4) News you can use. Or not. I stumbled across Air Now today, a Web site that provides air pollution information in real time. As it so happens, today in central and southeast Minnesota, we’re full of bad air. Try the animation. Even more interesting: The Air Compare feature that lets you compare health concerns of three states. But there’s no explanation for why Olmsted County had the most “unhealthy days” for heart disease in the state in 2008.
5) Oh, Public Radio, you’ve changed so over the years. Why, there was a time that the mere mention of Dolly Parton would set y’all to giggling.
WHAT WE’RE DOING
Midmorning (9-11 a.m.) – First hour: Health care reform update.
Second hour: Why do we need pundits, and what makes a good one?
Midday (11 a.m. – 1 p.m.) – First hour: Charles Lewis, founder of the Center for Public Integrity, discusses the history and future of investigative journalism.
Second hour: Historian Taylor Branch speaks at the Commonwealth Club of California about former president Bill Clinton.
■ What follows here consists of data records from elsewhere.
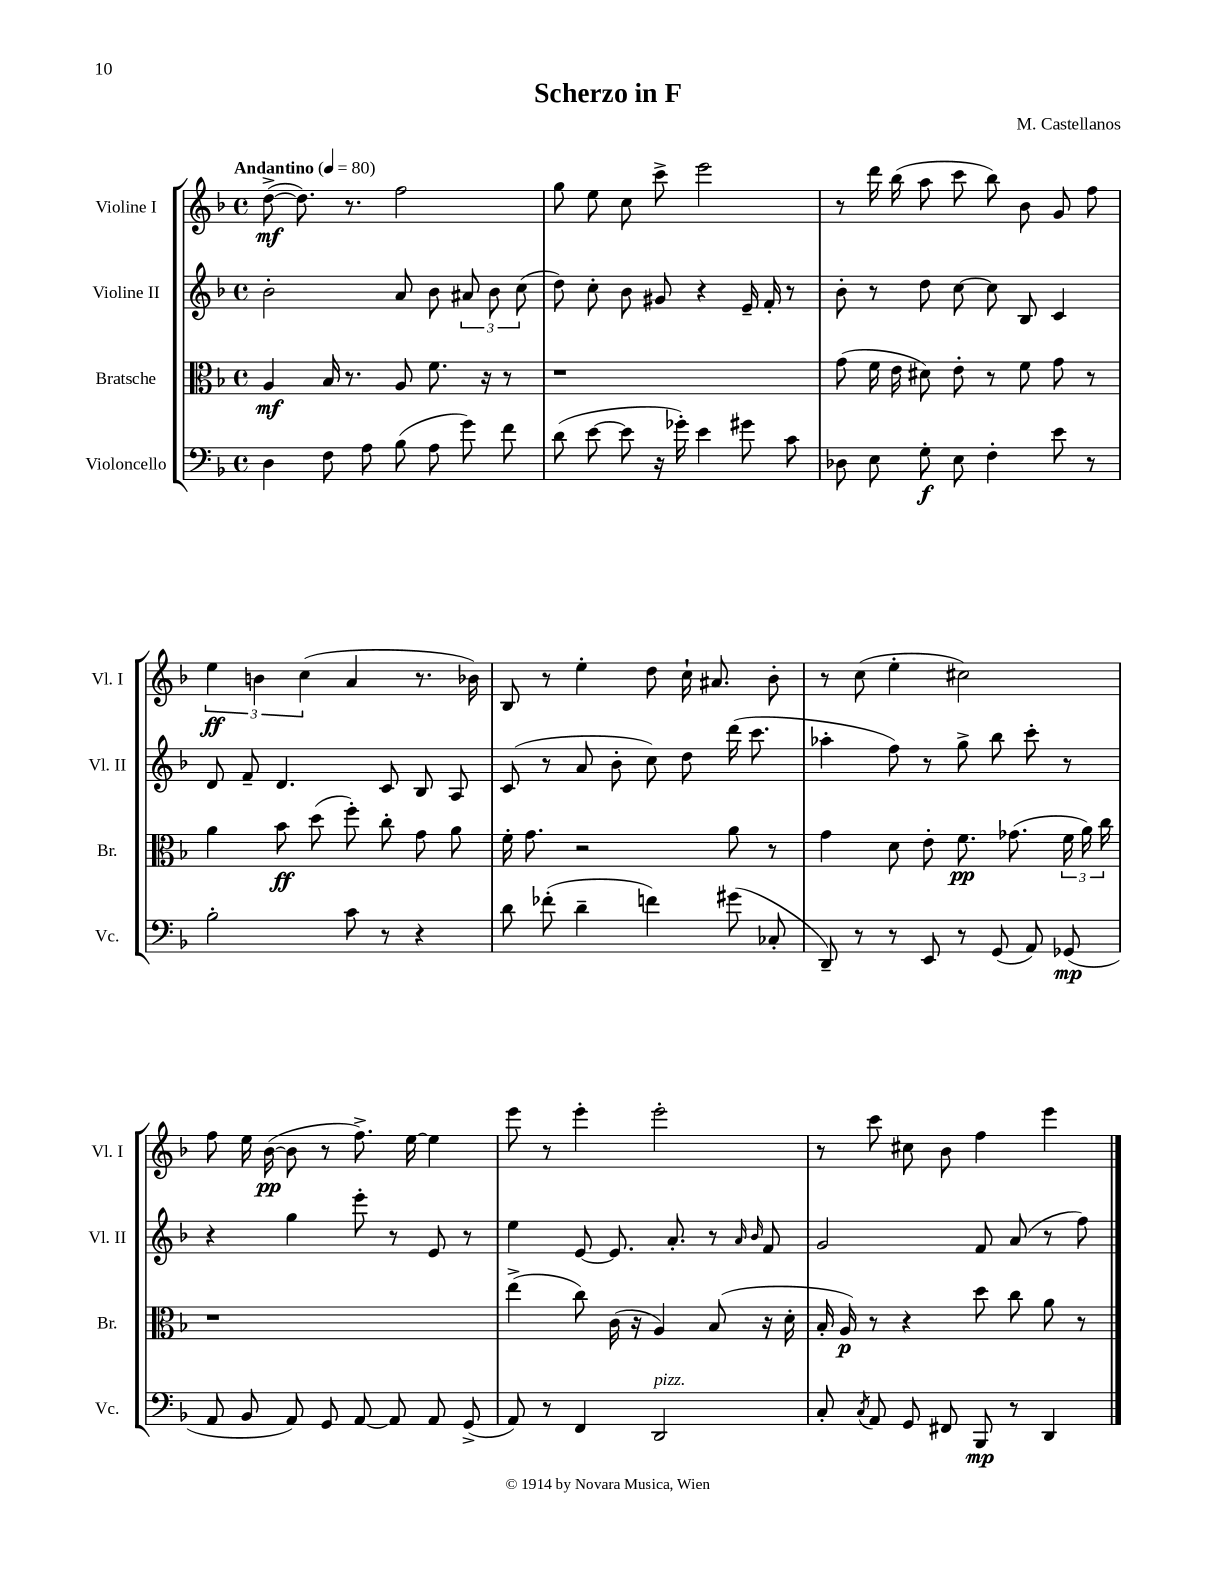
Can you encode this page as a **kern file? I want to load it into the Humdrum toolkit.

**kern	**kern	**kern	**kern
*staff4	*staff3	*staff2	*staff1
*clefF4	*clefC3	*clefG2	*clefG2
*k[b-]	*k[b-]	*k[b-]	*k[b-]
*M4/4	*M4/4	*M4/4	*M4/4
*met(c)	*met(c)	*met(c)	*met(c)
*MM80	*MM80	*MM80	*MM80
4D	4A	2b-'	([8dd^
.	.	.	8.dd])
8F	16B-	.	.
.	8.r	.	8.r
8A	.	.	.
(8B-	8A	8a	2ff
8A	8.f	8b-	.
8g)	.	12a#	.
.	16r	.	.
.	.	12b-	.
8f	8r	.	.
.	.	(12cc	.
=	=	=	=
(8d	1r	8dd)	8gg
[8e	.	8cc'	8ee
8e]	.	8b-	8cc
16r	.	8g#	8ccc^
16g-')	.	.	.
4e	.	4r	2eee
8g#	.	16e~	.
.	.	16f'	.
8c	.	8r	.
=	=	=	=
8D-	(8g	8b-'	8r
8E	16f	8r	16ddd
.	16e	.	(16bb-
8G'	8d#)	8dd	8aa
8E	8e'	[8cc	8ccc
4F'	8r	8cc]	8bb-)
.	8f	8B-	8b-
8e	8g	4c	8g
8r	8r	.	8ff
=	=	=	=
2B-'	4a	8d	6ee
.	.	8f~	.
.	.	.	6b
.	8b-	4.d	.
.	.	.	(6cc
.	(8dd	.	.
8c	8ff')	.	4a
8r	8cc'	8c	.
4r	8g	8B-	8.r
.	8a	8A	.
.	.	.	16b-)
=	=	=	=
8d	16f'	(8c	8B-
.	8.g	.	.
(8f-'	.	8r	8r
4d~	2r	8a	4ee'
.	.	8b-'	.
4f)	.	8cc)	8dd
.	.	8dd	16cc`
.	.	.	8.a#
(8g#	8a	(16ddd	.
.	.	8.ccc	.
8C-'	8r	.	8b-'
=	=	=	=
8DD~)	4g	4aa-'	8r
8r	.	.	(8cc
8r	8d	8ff)	4ee'
8EE	8e'	8r	.
8r	8.f	8gg^	2cc#)
(8GG	.	8bb-	.
.	(8.g-	.	.
8AA)	.	8ccc'	.
(8GG-	24f	8r	.
.	24a)	.	.
.	24cc	.	.
=	=	=	=
8AA	1r	4r	8ff
8BB-	.	.	16ee
.	.	.	([16b-
8AA)	.	4gg	8b-]
8GG	.	.	8r
[8AA	.	8eee'	8.ff^)
8AA]	.	8r	.
.	.	.	[16ee
8AA	.	8e	4ee]
(8GG^	.	8r	.
=	=	=	=
8AA)	(4ee^	4ee	8eee
8r	.	.	8r
4FF	8cc)	[8e	4eee'
.	(16c	8.e]	.
.	16r	.	.
2DD	4A)	.	2eee'
.	.	8.a'	.
.	(8B-	8r	.
.	.	16qqa	.
.	.	16qqb-	.
.	16r	8f	.
.	16d'	.	.
=	=	=	=
8C'	16B-'	2g	8r
.	16A)	.	.
8qC	.	.	.
8AA	8r	.	8ccc
8GG	4r	.	8cc#
8FF#	.	.	8b-
8BBB-	8dd	8f	4ff
8r	8cc	(8a	.
4DD	8a	8r	4eee
.	8r	8ff)	.
==	==	==	==
*-	*-	*-	*-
Branch is the author of “The Clinton Tapes: Wrestling History with the President.”
Talk of the Nation (1 – 3 p.m.) – First hour: Helen Thomas.
Second hour: Abigail Pogrebin, author of “One and The Same,” about being an identical twin.
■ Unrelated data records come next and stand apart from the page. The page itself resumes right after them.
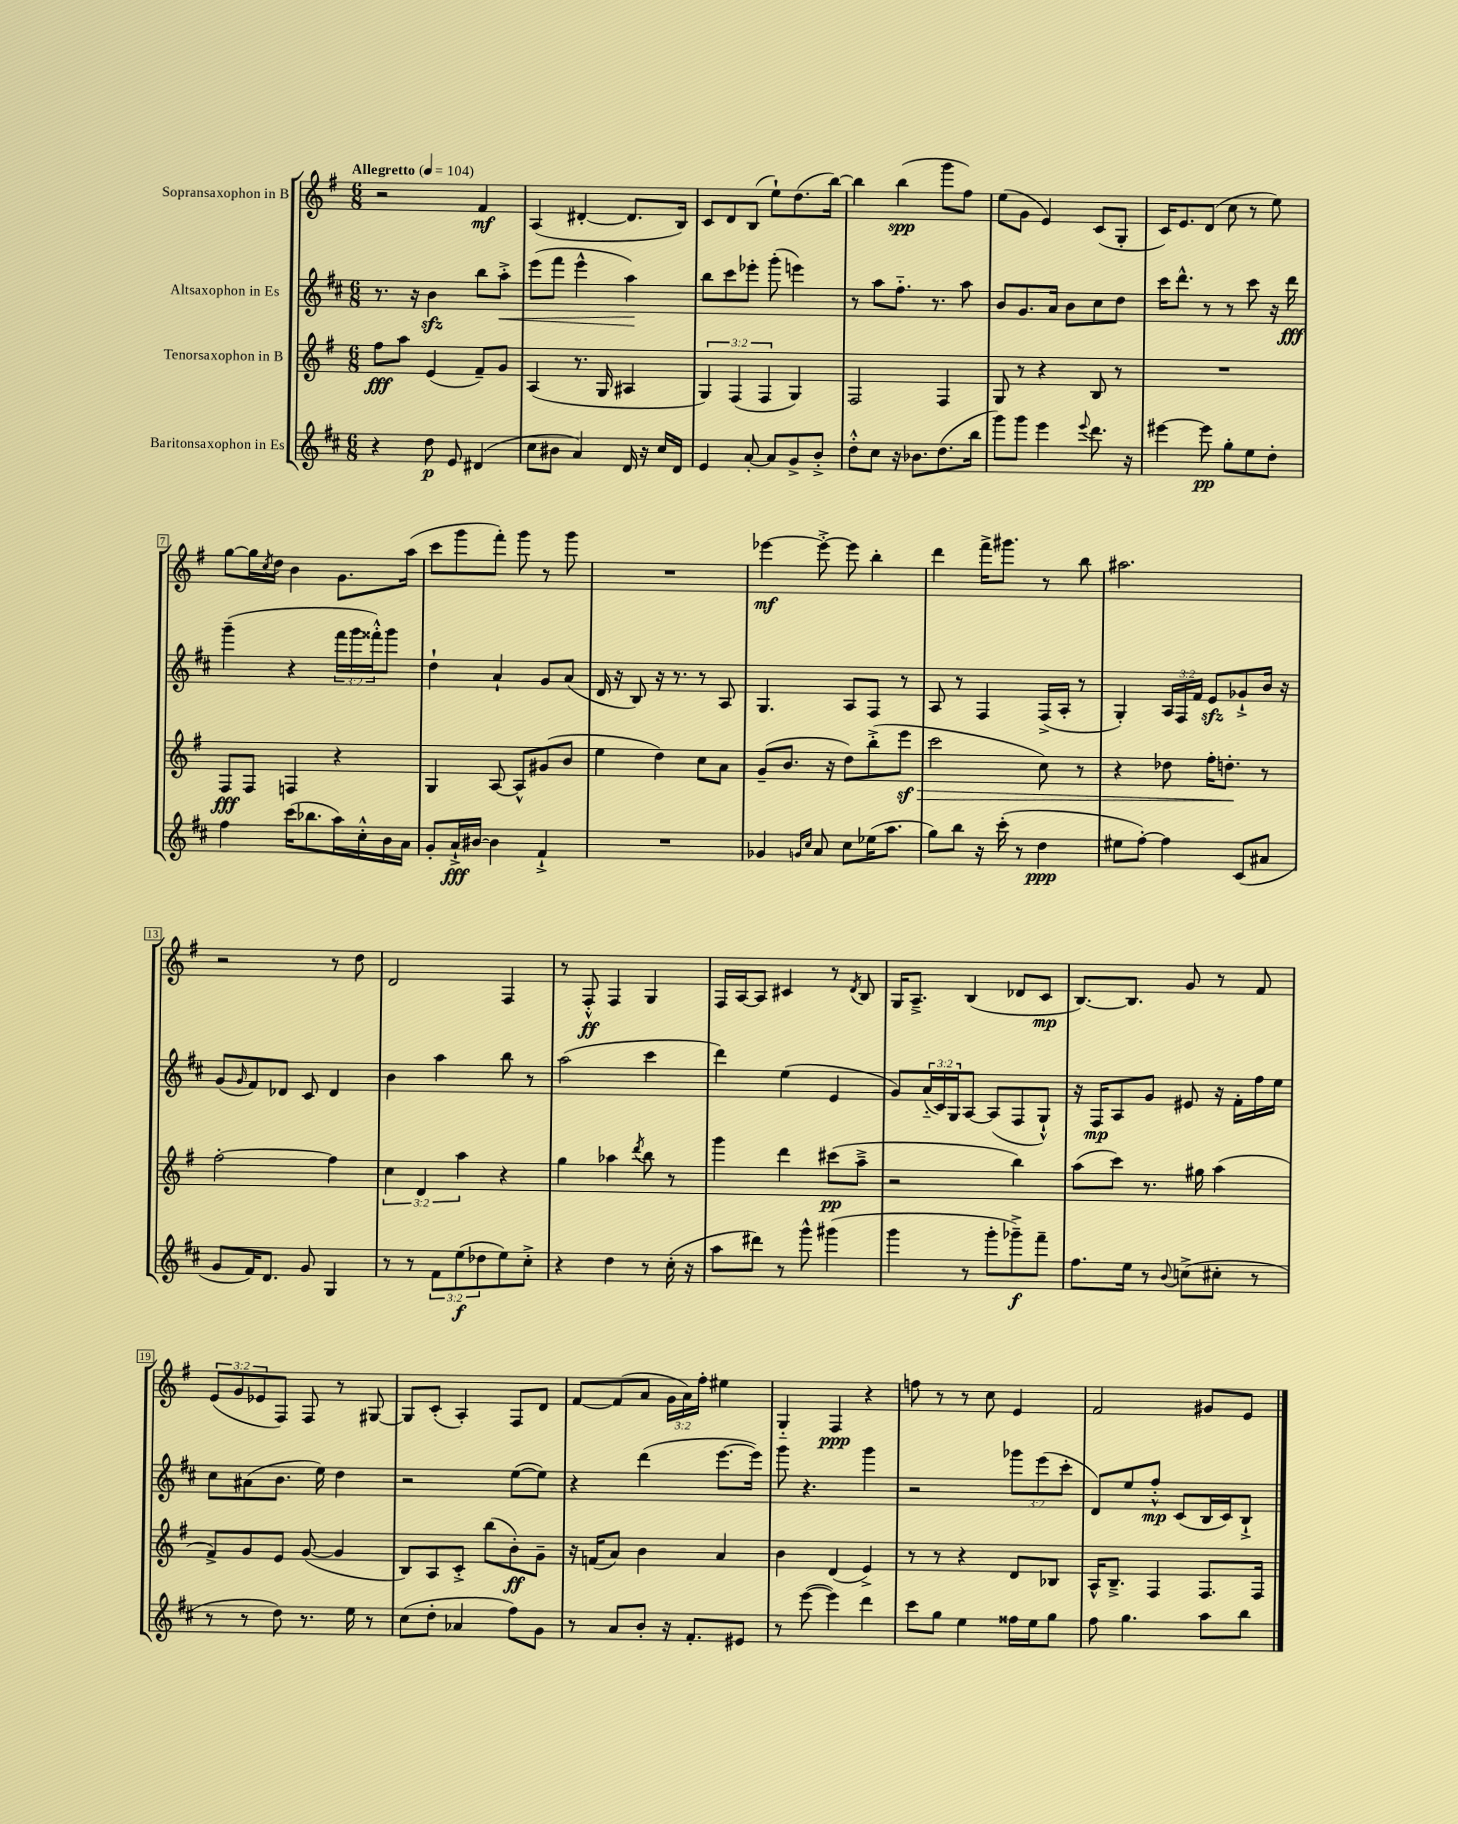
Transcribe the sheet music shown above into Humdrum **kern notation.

**kern	**kern	**kern	**kern
*staff4	*staff3	*staff2	*staff1
*clefG2	*clefG2	*clefG2	*clefG2
*k[f#c#]	*k[f#]	*k[f#c#]	*k[f#]
*M6/8	*M6/8	*M6/8	*M6/8
*MM104	*MM104	*MM104	*MM104
4r	8ff#	8.r	2r
.	8aa	.	.
.	.	16r	.
8dd	(4e	4b	.
8e	.	.	.
(4d#	8f#~)	8bb	4f#
.	8g	8aa'^	.
=	=	=	=
8cc#	(4A	(8eee	(4A
8b#	.	8fff#	.
4a)	8.r	4eee^^	[4d#'
.	16G	.	.
16d	4A#	4aa)	8.d#]
16r	.	.	.
16cc#	.	.	.
16d	.	.	16B)
=	=	=	=
4e	6G)	8bb	8c
.	.	8ccc#	8d
.	(6F#	.	.
[8a'	.	8eee-'	(8B
.	6F#	.	.
8a]	.	(8ggg'	8ee`)
8g^	4G)	4eee)	(8.dd
8b'^	.	.	.
.	.	.	[16bb)
=	=	=	=
8dd'^^	2F#	8r	4bb]
8cc#	.	8aa	.
16r	.	8.ff#'~	(4bb
8.b-	.	.	.
.	.	8.r	.
(8.dd	4F#	.	8ggg
.	.	8aa	8ff#)
16bb	.	.	.
=	=	=	=
8ggg)	8G	8b	(8ee
8ggg	8r	8.g	8g
4eee	4r	.	4e)
.	.	16a	.
.	.	8b	.
8qqeee	.	.	.
8.ddd	8B	8cc#	(8c
.	8r	8dd	8G'
16r	.	.	.
=	=	=	=
[4eee#	2.r	16ccc#	16c)
.	.	8.ddd^^	8.e
8eee#]	.	8r	(8d
8gg'	.	8r	8cc
8ee	.	8ccc#	8r
8dd'	.	16r	8ee)
.	.	16ddd	.
=	=	=	=
4ff#	8F#	(4ggg~	[8gg
.	8F#	.	16gg]
.	.	.	8qcc
.	.	.	16dd
(16ccc#	4F	4r	4b
8.bb-	.	.	.
16aa)	4r	24fff#	8.g
.	.	24ggg	.
16cc#'^^	.	.	.
.	.	24fff##'^^)	.
16b	.	8ggg	.
16a	.	.	(16aa
=	=	=	=
8g'	4G	4dd`	8ccc
16a`^	.	.	8ggg
[16b#	.	.	.
4b#]	[8A	4a`	8fff#')
.	8A^^]	.	8ggg
4f#`^	(8g#	8g	8r
.	8b	(8a	8ggg
=	=	=	=
2.r	4ee	16d	2.r
.	.	16r	.
.	.	8B)	.
.	4dd)	16r	.
.	.	8.r	.
.	8cc	8r	.
.	8a	8A	.
=	=	=	=
4g-	(8g~	4.G	[4eee-
.	8.b	.	.
16qqg	.	.	.
16qqcc#	.	.	.
8a	.	.	8eee-'^_
.	16r	.	.
8cc#	8dd)	8A	8eee-]
(16ee-	(8bb'^	8F#	4bb'
8.aa	.	.	.
.	8eee	8r	.
=	=	=	=
8gg)	2ccc	8A	4ddd
8bb	.	8r	.
16r	.	4F#	16fff#^
(16ccc#'	.	.	8.ggg#
8r	.	.	.
4dd	8cc)	(16F#^	8r
.	.	16A'	.
.	8r	8r	8bb
=	=	=	=
8ee#	4r	4G')	2.aa#
[8ff#')	.	.	.
4ff#]	8dd-	24A	.
.	.	24F#	.
.	.	24f#	.
.	16ff#'	8e	.
.	8.dd'	.	.
(8c#	.	8g-`^	.
8a#	8r	16b	.
.	.	16r	.
=	=	=	=
8g	[2ff#'	(8g	2r
.	.	16qqg	.
16f#)	.	8f#)	.
8.d	.	.	.
.	.	8d-	.
8g	.	8c#	.
4G	4ff#]	4d-	8r
.	.	.	8dd
=	=	=	=
8r	6cc	4b	2d
8r	.	.	.
.	6d	.	.
12f#	.	4aa	.
(12ee	6aa	.	.
12dd-	.	.	.
8ee)	4r	8bb	4F#
8cc#'^	.	8r	.
=	=	=	=
4r	4gg	(2aa	8r
.	.	.	8F#'^^
4dd	4aa-	.	4F#
.	8qddd	.	.
8r	8bb	4ccc#	4G
(16cc#'	8r	.	.
16r	.	.	.
=	=	=	=
8aa	4ggg	4ddd)	16F#
.	.	.	[16A
8ddd#)	.	.	8A]
8r	4ddd	(4ee	4c#
8ggg^^	.	.	.
(4ggg#	(8ccc#	4e	8r
.	.	.	8qd
.	8aa~^	.	8B
=	=	=	=
4ggg	2r	8g)	16G
.	.	.	8.A~^
.	.	(24a'~	.
.	.	24c#)	.
.	.	24G	.
8r	.	[8A	(4B
8ggg'	.	(8A]	.
8ggg-~^)	4bb)	8F#	8d-
8fff#~	.	8G`^^)	8c
=	=	=	=
8.ff#	(8aa	16r	[8.B)
.	.	16F#	.
.	8ccc)	8A	.
16ee	.	.	8.B]
8r	8.r	8g	.
8qqb	.	.	.
(8cc^	.	8e#	8g
.	16gg#	.	.
8cc#'	(4aa	16r	8r
.	.	16f#'	.
8r	.	16ff#	8f#
.	.	16ee	.
=	=	=	=
8r	8f#^)	8cc#	(12e
.	.	.	12g
8r	8g	(8a#	.
.	.	.	12e-
8dd)	8e	8.b	8F#)
8.r	([8g	.	8F#
.	.	16ee)	.
.	4g]	4dd	8r
16ee	.	.	.
8r	.	.	[8G#
=	=	=	=
(8cc#	8B)	2r	8G#]
8dd'	8A	.	(8c'
4a-	8c'^	.	4A')
.	(8bb	.	.
8ff#)	8b')	([8ee	8F#
8g	8g~	8ee])	8d
=	=	=	=
8r	16r	4r	[8f#
.	(16f	.	.
8a	8a)	.	(8f#]
8b'	4b	(4ddd	8a
16r	.	.	24g
.	.	.	24a)
8.f#'	.	.	.
.	.	.	24ff#'
.	4a	[8.eee	4ee#
8e#	.	.	.
.	.	16eee])	.
=	=	=	=
8r	4b	8ggg	4G'~
([8eee	.	4.r	.
4eee])	(4d	.	4F#
4ddd	4e^)	4ggg	4r
=	=	=	=
8ccc#	8r	2r	8ff
8gg	8r	.	8r
4ee	4r	.	8r
.	.	.	8cc
16ff##	8d	12ggg-	4e
16ee	.	.	.
.	.	(12eee	.
8gg	8B-	.	.
.	.	12ccc#'	.
=	=	=	=
8ff#	16A^^	8d)	2f#
.	8.B~^	.	.
4.gg	.	8ee	.
.	4F#	8ff#'^^	.
.	.	(8c#	.
8aa	8.F#	16B	8g#
.	.	16c#)	.
8bb	.	8B`^	8e
.	16F#	.	.
==	==	==	==
*-	*-	*-	*-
All Things Considered (3-6:30 p.m.) – The stimulus package’s nine-month COBRA subsidy (which pays 65 percent of the premium) is going to start running out for some laid-off workers. How successful has it been and should Congress keep it going beyond its expiration date? MPR’s Annie Baxter has the story this evening.
NPR will have details on a study coming out this afternoon that reveals how Massachusetts doctors think that state’s universal health care program is working… or not.